* Work request: Starting with the line containing "[361,63,449,76] AEminium? ->" and going on through the line containing "(150, 813) none -> [167,844,203,853] similar", return the lines of the data below exactly, and only those.

* Dataset records:

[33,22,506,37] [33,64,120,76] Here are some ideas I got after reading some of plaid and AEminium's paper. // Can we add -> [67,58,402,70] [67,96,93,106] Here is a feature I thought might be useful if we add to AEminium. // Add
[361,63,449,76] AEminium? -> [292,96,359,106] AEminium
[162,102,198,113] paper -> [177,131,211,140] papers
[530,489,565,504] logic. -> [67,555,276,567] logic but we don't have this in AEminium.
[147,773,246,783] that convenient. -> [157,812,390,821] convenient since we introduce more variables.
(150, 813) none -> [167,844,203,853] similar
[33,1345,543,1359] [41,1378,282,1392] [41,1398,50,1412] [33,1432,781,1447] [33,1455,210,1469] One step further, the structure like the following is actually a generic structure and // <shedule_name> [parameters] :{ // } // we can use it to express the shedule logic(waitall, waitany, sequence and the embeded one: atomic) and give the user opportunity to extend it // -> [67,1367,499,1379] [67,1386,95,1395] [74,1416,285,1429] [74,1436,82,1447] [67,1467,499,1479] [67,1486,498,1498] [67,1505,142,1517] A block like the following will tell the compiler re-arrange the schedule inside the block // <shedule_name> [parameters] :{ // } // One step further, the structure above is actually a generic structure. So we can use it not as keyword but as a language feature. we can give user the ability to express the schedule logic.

* The answer:
[361,63,449,76] AEminium? -> [292,96,359,106] AEminium
[162,102,198,113] paper -> [177,131,211,140] papers
[530,489,565,504] logic. -> [67,555,276,567] logic but we don't have this in AEminium.
[147,773,246,783] that convenient. -> [157,812,390,821] convenient since we introduce more variables.
(150, 813) none -> [167,844,203,853] similar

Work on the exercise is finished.